WHAT YOU SHOULD DO -
Transcribe the records below word for word, leaving every picture out.

SOURCE DATA -
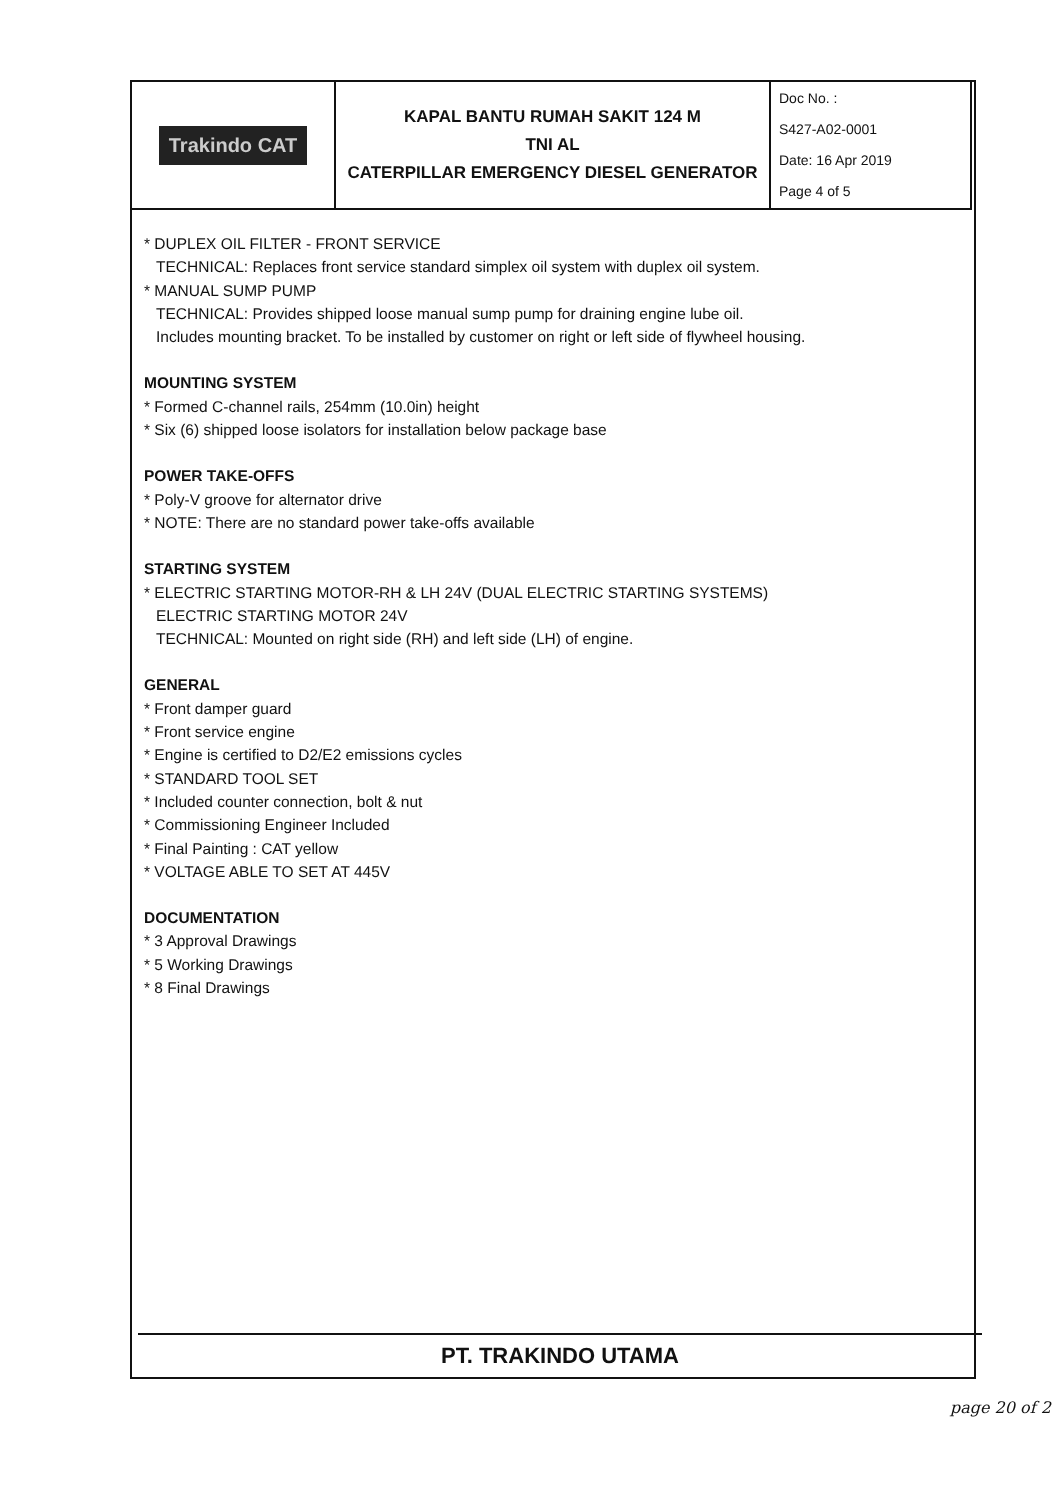| Trakindo CAT | KAPAL BANTU RUMAH SAKIT 124 M TNI AL CATERPILLAR EMERGENCY DIESEL GENERATOR | Doc No. : S427-A02-0001 Date: 16 Apr 2019 Page 4 of 5 |
* DUPLEX OIL FILTER - FRONT SERVICE
TECHNICAL: Replaces front service standard simplex oil system with duplex oil system.
* MANUAL SUMP PUMP
TECHNICAL: Provides shipped loose manual sump pump for draining engine lube oil.
Includes mounting bracket. To be installed by customer on right or left side of flywheel housing.
MOUNTING SYSTEM
* Formed C-channel rails, 254mm (10.0in) height
* Six (6) shipped loose isolators for installation below package base
POWER TAKE-OFFS
* Poly-V groove for alternator drive
* NOTE: There are no standard power take-offs available
STARTING SYSTEM
* ELECTRIC STARTING MOTOR-RH & LH 24V (DUAL ELECTRIC STARTING SYSTEMS)
ELECTRIC STARTING MOTOR 24V
TECHNICAL: Mounted on right side (RH) and left side (LH) of engine.
GENERAL
* Front damper guard
* Front service engine
* Engine is certified to D2/E2 emissions cycles
* STANDARD TOOL SET
* Included counter connection, bolt & nut
* Commissioning Engineer Included
* Final Painting : CAT yellow
* VOLTAGE ABLE TO SET AT 445V
DOCUMENTATION
* 3 Approval Drawings
* 5 Working Drawings
* 8 Final Drawings
PT. TRAKINDO UTAMA
page 20 of 2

PROBLEM SOLUTION -
| Trakindo CAT | KAPAL BANTU RUMAH SAKIT 124 M TNI AL CATERPILLAR EMERGENCY DIESEL GENERATOR | Doc No. : S427-A02-0001 Date: 16 Apr 2019 Page 4 of 5 |
* DUPLEX OIL FILTER - FRONT SERVICE
TECHNICAL: Replaces front service standard simplex oil system with duplex oil system.
* MANUAL SUMP PUMP
TECHNICAL: Provides shipped loose manual sump pump for draining engine lube oil.
Includes mounting bracket. To be installed by customer on right or left side of flywheel housing.
MOUNTING SYSTEM
* Formed C-channel rails, 254mm (10.0in) height
* Six (6) shipped loose isolators for installation below package base
POWER TAKE-OFFS
* Poly-V groove for alternator drive
* NOTE: There are no standard power take-offs available
STARTING SYSTEM
* ELECTRIC STARTING MOTOR-RH & LH 24V (DUAL ELECTRIC STARTING SYSTEMS)
ELECTRIC STARTING MOTOR 24V
TECHNICAL: Mounted on right side (RH) and left side (LH) of engine.
GENERAL
* Front damper guard
* Front service engine
* Engine is certified to D2/E2 emissions cycles
* STANDARD TOOL SET
* Included counter connection, bolt & nut
* Commissioning Engineer Included
* Final Painting : CAT yellow
* VOLTAGE ABLE TO SET AT 445V
DOCUMENTATION
* 3 Approval Drawings
* 5 Working Drawings
* 8 Final Drawings
PT. TRAKINDO UTAMA
page 20 of 2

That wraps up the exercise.